*** SOURCE EXTRACT ***
It may be difficult to believe that our own ethical community could run so grossly off course. We usually imagine scenarios of moral isolation in distant times and places, or in dystopian visions. But of course this is the point: in our reluctance to suspect our own societies, do we not succumb to the social forces that invisibly just, morally autonomous people overcome—against which they struggle for their very sanity?
In fact, many contemporary societies grapple with wrongs and mistakes committed at times of large-scale moral failure. To consider the possibility of solitary moral resistance, we must look at our own past in relation to our present.
In Israel, the paradigmatic example of a war of necessity occurred in October 1973. The Arab Coalition, led by Egypt and Syria, launched a surprise attack against Israel on Yom Kippur, the most sacred day in Judaism, which occurred that year during the Muslim holy month of Ramadan. From the south, Egyptian forces crossed the Suez Canal, the 1967 cease-fire line, into Sinai. The Syrian army attacked the Golan Heights from the north. But Israel was able to regain the upper hand and secure a cease-fire that ended the war. In less than three weeks of fighting, 2,500–2,800 Israelis and at least 8,000 Arab Coalition forces were killed.
After the war, Israelis heavily criticized their government and military leaders both for ignoring all warning signs and for dismissing Egyptian attempts to negotiate a peace agreement before the combat began. The military leadership was forced to resign, and eventually Prime Minister Golda Meir and Minister of Defense Moshe Dayan joined them.
Yet today the Yom Kippur War is remembered as unavoidable. The same is true of all of Israel’s wars, no matter how poorly conceived or how many opportunities for de-escalation became known after the fact. Even military rule over the Palestinians, with its incremental but continuous expropriation of Palestinian lands, is viewed as an unfortunate but necessary status quo which has lasted for nearly five decades. Violence chooses us again and again. This deep-seated conviction is expressed in two infamous remarks attributed to Meier:
When peace comes we will perhaps in time be able to forgive the Arabs for killing our children, but it will be harder for us to forgive them for having forced us to kill their sons.
*** End of SOURCE EXTRACT ***
*** GIVEN INFORMATION ***
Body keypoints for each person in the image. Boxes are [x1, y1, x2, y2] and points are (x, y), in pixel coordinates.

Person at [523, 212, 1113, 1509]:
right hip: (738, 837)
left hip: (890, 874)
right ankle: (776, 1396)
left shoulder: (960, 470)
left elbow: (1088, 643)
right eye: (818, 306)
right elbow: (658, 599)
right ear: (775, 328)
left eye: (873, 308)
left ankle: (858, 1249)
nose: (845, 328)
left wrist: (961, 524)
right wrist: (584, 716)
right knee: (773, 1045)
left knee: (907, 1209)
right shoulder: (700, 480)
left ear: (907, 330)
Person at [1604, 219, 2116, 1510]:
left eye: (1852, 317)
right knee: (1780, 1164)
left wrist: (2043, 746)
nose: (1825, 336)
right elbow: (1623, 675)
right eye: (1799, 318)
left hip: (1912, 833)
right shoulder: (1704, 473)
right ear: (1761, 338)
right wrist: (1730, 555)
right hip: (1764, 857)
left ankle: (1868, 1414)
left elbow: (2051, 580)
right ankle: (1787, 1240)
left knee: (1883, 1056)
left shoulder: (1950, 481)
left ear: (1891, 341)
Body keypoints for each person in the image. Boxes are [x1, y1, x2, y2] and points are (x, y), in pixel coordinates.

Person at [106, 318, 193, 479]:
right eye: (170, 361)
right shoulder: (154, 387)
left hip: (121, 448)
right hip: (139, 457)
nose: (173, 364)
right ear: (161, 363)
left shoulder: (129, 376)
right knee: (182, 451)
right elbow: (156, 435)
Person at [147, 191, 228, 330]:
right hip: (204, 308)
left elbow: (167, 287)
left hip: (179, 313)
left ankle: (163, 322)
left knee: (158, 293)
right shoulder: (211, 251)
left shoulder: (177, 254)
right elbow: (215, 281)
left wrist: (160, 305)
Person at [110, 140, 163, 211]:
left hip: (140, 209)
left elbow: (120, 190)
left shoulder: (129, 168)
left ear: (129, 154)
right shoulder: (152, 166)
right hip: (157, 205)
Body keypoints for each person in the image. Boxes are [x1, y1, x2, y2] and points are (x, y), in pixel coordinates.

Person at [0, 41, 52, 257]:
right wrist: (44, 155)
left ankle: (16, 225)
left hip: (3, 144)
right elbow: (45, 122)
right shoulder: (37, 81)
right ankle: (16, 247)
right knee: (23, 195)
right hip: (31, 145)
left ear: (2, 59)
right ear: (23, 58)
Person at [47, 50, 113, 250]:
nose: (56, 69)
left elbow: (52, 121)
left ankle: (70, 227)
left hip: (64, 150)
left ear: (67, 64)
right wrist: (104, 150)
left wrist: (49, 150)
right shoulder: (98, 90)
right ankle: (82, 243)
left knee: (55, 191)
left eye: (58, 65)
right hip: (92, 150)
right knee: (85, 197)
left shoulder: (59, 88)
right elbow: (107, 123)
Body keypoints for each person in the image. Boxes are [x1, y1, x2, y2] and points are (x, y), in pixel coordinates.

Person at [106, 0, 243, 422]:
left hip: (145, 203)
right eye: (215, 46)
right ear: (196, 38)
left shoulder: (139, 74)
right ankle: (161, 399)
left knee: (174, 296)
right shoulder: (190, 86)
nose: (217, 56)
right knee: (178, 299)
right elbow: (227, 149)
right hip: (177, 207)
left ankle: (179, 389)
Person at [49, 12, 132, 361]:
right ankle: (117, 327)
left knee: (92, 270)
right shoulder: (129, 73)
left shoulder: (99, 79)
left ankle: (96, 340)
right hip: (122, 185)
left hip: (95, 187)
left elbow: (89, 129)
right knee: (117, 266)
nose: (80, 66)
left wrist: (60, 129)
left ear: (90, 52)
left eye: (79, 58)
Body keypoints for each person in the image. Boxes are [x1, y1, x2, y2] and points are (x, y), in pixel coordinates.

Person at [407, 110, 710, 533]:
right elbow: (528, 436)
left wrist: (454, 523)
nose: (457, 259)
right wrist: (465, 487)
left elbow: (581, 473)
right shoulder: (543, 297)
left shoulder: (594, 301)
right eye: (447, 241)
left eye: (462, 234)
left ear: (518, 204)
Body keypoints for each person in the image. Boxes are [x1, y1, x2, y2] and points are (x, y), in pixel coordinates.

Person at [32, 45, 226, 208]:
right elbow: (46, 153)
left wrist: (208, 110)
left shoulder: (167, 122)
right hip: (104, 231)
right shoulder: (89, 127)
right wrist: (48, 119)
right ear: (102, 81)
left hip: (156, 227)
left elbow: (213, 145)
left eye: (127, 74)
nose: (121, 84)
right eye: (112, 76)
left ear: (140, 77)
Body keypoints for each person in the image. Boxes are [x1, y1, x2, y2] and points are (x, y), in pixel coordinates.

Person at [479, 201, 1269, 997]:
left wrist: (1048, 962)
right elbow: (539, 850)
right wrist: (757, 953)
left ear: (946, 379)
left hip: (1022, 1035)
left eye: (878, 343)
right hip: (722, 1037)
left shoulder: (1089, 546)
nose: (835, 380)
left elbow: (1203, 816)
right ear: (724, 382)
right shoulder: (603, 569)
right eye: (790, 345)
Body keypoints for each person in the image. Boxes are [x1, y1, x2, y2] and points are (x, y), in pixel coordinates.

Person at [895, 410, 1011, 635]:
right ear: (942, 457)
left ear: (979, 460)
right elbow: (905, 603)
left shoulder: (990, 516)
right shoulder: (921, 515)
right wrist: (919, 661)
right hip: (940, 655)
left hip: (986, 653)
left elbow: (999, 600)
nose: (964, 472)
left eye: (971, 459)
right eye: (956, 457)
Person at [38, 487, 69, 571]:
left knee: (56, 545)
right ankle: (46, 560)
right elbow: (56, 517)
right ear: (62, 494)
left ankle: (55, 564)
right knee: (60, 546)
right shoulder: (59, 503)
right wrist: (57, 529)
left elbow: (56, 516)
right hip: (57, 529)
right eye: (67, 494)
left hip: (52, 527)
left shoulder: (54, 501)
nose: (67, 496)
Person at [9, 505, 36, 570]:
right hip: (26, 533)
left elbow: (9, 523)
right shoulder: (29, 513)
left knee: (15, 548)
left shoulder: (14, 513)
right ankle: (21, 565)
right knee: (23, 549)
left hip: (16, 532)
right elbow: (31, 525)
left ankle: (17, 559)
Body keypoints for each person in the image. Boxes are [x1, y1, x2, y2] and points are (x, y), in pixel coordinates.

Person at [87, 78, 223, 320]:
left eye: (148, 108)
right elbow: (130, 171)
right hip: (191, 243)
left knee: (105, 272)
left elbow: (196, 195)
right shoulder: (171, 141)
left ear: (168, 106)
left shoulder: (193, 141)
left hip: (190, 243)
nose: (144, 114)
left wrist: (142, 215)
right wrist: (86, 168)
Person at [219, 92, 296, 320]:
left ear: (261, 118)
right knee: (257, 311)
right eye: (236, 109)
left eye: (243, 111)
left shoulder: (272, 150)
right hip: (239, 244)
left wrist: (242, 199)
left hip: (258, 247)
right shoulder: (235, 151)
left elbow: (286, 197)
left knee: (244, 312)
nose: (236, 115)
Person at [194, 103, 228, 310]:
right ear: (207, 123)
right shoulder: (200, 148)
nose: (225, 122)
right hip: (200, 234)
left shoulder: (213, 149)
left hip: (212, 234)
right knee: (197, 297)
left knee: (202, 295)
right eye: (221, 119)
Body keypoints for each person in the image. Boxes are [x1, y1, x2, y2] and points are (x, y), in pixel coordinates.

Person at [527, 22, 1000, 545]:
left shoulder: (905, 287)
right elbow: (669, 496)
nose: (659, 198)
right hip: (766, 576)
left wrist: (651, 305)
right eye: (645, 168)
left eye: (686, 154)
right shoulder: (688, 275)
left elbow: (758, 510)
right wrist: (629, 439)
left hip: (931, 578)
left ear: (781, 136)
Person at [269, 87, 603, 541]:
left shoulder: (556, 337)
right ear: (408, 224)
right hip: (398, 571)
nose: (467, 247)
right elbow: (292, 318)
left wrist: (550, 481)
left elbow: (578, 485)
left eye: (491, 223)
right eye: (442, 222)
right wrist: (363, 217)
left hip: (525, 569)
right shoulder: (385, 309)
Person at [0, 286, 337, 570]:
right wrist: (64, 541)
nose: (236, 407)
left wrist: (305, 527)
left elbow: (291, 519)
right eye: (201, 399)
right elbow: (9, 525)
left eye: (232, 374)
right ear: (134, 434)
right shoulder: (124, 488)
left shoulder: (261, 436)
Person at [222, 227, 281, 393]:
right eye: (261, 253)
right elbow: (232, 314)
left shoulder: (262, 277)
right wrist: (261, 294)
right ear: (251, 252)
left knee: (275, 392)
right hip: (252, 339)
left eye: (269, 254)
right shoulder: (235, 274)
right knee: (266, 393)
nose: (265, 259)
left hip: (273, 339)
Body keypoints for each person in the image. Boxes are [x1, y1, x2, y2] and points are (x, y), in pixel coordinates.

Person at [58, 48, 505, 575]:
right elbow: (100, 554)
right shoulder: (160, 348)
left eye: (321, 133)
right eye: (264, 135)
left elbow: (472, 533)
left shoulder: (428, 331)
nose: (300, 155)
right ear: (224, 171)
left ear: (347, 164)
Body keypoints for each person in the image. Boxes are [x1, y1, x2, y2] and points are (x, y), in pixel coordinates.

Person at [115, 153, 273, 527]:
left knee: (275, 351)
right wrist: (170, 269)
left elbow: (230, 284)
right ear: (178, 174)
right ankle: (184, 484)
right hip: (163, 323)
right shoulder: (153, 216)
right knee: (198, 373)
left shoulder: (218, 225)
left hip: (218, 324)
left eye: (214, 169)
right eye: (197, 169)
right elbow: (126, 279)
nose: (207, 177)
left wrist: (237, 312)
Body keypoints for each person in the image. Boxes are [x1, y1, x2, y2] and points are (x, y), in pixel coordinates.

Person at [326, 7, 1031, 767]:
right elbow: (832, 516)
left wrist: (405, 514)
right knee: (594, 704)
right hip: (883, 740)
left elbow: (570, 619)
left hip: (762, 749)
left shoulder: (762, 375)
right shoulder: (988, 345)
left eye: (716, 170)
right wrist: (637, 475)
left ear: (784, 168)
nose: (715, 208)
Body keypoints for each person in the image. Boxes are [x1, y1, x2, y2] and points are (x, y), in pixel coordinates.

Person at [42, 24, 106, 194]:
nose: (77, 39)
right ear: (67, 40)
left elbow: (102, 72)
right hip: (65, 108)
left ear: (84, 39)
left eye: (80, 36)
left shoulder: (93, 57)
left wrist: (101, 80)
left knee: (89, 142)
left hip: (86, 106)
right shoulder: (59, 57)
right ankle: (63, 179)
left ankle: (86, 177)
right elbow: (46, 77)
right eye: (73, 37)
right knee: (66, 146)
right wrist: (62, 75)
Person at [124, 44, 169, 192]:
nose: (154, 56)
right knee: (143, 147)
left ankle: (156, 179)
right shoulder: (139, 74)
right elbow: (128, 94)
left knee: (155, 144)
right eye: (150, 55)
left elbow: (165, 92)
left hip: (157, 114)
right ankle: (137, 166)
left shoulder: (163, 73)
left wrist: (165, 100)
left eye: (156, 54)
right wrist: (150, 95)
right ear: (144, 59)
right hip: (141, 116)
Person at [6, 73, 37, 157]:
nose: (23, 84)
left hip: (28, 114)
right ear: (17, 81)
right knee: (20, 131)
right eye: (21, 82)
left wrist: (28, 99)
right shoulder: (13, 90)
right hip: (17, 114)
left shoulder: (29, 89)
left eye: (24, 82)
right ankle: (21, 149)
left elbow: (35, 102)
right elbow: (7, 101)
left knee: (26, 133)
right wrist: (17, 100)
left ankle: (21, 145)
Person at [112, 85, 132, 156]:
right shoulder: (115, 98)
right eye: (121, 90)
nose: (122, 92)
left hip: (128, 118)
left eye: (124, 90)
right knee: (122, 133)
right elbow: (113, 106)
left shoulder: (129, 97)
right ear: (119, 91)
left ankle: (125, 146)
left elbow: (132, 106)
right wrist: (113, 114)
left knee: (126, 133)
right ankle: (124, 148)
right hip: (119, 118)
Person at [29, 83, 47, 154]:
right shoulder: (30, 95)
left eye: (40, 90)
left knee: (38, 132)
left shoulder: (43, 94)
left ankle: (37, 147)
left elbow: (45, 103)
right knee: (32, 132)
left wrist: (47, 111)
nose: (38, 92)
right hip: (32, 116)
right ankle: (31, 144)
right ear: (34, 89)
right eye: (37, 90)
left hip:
*** End of GIVEN INFORMATION ***
TASK TO COMPLETE »
Do these statements agree with the passage on the Yom Kippur War? Answer yes or no for each, quoting the words from the text that decide it: (a) Syrian forces attacked the Golan Heights from the north. (b) The fighting lasted more than three weeks. (c) Golda Meir and Moshe Dayan resigned before the military leadership did. The records play no part in this work.

TASK ANSWER »
(a) Yes: "The Syrian army attacked the Golan Heights from the north."
(b) No: "In less than three weeks of fighting"
(c) No: "The military leadership was forced to resign, and eventually Prime Minister Golda Meir and Minister of Defense Moshe Dayan joined them."